De acuerdo con los registros, el patrimonio del artista supera los 29 millones de dólares y será administrado en beneficio del menor. La mayor parte de los recursos permanecerá protegida en un fideicomiso hasta que Bear alcance la mayoría de edad.

Payne falleció en octubre de 2024 a los 31 años tras caer desde un hotel en Buenos Aires, Argentina. Como el cantante no dejó testamento, la legislación británica establece que su hijo sea el principal beneficiario de la herencia.

La administración de los bienes quedó a cargo de la cantante Cheryl, madre de Bear y expareja del artista, junto al abogado Richard Mark Bray, quienes tendrán la responsabilidad de preservar el patrimonio hasta que el menor pueda disponer legalmente de él.

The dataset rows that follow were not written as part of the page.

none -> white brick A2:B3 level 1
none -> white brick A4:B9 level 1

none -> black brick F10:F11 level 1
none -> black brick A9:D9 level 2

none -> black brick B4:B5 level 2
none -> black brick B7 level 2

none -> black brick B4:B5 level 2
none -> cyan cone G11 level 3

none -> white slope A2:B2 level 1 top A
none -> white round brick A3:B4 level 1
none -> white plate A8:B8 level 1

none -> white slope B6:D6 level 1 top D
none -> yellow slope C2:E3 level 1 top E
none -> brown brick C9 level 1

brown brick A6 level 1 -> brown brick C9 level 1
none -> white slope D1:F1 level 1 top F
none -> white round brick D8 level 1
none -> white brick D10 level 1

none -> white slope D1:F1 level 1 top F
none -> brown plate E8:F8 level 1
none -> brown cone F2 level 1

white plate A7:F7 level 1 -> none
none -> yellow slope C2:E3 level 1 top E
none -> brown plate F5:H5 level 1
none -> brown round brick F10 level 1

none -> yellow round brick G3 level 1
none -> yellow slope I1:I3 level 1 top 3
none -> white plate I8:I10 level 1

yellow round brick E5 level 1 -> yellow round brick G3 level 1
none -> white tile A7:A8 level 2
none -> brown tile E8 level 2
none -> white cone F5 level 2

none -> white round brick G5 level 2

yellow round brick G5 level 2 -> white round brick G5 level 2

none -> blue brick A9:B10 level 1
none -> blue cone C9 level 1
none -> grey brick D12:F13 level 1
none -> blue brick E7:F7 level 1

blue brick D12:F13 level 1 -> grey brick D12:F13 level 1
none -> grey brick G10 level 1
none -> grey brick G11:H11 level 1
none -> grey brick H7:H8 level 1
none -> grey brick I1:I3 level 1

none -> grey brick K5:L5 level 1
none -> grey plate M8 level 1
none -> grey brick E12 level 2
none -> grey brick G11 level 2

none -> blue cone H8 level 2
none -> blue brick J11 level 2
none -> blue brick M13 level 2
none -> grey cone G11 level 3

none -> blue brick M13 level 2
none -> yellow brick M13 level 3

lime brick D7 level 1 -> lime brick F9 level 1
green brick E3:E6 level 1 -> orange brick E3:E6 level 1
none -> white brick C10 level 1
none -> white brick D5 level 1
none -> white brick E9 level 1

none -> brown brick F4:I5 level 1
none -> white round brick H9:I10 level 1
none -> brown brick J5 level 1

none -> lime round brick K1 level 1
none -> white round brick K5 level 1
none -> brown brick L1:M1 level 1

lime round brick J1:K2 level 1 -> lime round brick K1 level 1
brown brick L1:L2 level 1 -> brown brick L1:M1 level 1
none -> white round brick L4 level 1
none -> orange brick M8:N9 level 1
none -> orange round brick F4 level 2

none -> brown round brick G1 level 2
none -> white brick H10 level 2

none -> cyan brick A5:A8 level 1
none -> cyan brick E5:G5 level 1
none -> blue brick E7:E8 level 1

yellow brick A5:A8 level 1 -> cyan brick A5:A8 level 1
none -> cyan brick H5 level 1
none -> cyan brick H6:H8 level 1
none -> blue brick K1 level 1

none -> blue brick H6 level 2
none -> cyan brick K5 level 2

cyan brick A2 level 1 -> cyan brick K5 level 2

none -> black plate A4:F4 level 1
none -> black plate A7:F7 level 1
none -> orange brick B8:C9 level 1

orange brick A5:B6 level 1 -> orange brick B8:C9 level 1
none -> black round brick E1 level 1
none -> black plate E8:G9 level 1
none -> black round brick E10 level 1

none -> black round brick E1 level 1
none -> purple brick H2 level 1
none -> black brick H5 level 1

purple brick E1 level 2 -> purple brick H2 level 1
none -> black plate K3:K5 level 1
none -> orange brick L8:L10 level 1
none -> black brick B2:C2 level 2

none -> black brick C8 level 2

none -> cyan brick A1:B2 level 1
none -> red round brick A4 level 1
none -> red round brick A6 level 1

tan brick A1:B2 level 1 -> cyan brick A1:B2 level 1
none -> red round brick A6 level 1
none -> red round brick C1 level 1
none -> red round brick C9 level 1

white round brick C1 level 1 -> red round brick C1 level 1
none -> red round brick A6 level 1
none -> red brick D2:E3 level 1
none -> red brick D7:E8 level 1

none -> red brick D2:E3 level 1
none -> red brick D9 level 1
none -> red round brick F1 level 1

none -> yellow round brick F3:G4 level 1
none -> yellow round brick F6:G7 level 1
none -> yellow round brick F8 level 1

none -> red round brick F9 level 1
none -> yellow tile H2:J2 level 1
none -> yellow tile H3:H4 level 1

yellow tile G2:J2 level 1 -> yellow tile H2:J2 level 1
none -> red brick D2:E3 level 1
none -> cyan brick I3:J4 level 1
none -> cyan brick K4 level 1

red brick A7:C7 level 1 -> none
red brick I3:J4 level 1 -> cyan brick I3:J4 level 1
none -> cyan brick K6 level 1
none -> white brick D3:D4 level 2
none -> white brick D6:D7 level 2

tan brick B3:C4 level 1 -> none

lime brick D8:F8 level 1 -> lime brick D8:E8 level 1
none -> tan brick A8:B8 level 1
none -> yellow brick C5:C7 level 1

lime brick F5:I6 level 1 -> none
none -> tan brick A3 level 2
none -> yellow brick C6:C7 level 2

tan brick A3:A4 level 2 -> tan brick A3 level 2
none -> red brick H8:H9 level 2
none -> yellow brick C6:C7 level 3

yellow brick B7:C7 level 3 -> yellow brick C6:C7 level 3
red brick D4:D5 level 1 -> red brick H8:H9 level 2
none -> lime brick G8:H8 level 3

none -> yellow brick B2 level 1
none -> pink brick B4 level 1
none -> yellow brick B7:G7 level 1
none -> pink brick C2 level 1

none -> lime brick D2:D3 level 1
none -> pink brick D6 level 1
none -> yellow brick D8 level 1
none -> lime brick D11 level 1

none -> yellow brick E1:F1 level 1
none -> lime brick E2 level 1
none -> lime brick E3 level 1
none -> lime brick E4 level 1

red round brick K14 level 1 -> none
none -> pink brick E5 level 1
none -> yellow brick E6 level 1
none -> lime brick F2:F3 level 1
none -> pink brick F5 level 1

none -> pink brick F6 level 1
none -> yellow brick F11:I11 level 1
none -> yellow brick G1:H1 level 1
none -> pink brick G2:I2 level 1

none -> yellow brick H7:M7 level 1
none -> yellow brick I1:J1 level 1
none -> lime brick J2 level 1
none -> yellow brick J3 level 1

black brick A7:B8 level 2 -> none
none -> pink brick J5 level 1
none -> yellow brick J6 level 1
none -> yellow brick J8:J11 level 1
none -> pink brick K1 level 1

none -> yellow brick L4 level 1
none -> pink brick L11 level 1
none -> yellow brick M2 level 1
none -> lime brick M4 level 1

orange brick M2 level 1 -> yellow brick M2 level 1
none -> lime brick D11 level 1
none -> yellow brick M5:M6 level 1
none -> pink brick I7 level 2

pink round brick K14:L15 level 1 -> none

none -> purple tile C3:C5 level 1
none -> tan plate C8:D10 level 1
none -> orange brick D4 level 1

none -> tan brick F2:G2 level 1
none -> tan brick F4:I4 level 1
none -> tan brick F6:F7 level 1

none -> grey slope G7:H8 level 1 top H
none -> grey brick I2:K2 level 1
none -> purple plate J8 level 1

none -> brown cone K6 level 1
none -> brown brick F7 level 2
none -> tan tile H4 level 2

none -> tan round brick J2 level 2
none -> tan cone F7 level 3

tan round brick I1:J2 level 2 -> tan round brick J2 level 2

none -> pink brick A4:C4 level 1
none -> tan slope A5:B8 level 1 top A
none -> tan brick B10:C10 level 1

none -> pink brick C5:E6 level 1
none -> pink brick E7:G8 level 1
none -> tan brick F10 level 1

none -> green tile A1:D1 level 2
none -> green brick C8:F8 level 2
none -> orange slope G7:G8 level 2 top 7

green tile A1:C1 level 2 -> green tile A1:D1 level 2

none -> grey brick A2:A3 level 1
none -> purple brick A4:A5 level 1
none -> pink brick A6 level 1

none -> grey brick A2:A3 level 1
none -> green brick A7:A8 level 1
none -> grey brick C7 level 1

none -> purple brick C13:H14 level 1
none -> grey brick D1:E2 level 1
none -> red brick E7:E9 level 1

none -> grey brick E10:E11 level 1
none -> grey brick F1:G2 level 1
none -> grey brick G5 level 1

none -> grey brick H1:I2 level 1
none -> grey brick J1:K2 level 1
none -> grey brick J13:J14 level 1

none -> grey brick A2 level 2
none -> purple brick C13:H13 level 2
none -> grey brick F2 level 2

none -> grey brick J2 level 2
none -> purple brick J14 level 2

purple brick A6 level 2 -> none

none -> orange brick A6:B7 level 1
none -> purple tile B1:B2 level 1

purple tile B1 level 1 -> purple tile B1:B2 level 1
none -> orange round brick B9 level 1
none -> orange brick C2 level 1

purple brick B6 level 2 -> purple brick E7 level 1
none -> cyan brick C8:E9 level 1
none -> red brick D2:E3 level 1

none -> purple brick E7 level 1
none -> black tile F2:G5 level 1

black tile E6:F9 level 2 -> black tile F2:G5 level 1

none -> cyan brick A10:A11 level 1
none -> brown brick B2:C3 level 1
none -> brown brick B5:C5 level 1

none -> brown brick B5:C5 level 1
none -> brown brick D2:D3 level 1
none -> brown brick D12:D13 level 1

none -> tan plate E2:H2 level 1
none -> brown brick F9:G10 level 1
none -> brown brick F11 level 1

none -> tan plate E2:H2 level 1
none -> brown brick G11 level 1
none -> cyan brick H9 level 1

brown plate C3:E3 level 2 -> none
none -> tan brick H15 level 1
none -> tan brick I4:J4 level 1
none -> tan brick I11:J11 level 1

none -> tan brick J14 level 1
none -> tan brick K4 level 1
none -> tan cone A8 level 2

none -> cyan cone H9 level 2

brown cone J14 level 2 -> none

Bear nació en marzo de 2017 y es el único hijo de Liam Payne. A lo largo de los años, el cantante expresó en varias ocasiones el profundo vínculo que mantenía con su hijo y la importancia que tenía la paternidad en su vida.

La decisión judicial pone fin a las especulaciones sobre el destino de la fortuna del artista, confirmando que el patrimonio estará destinado íntegramente a su hijo.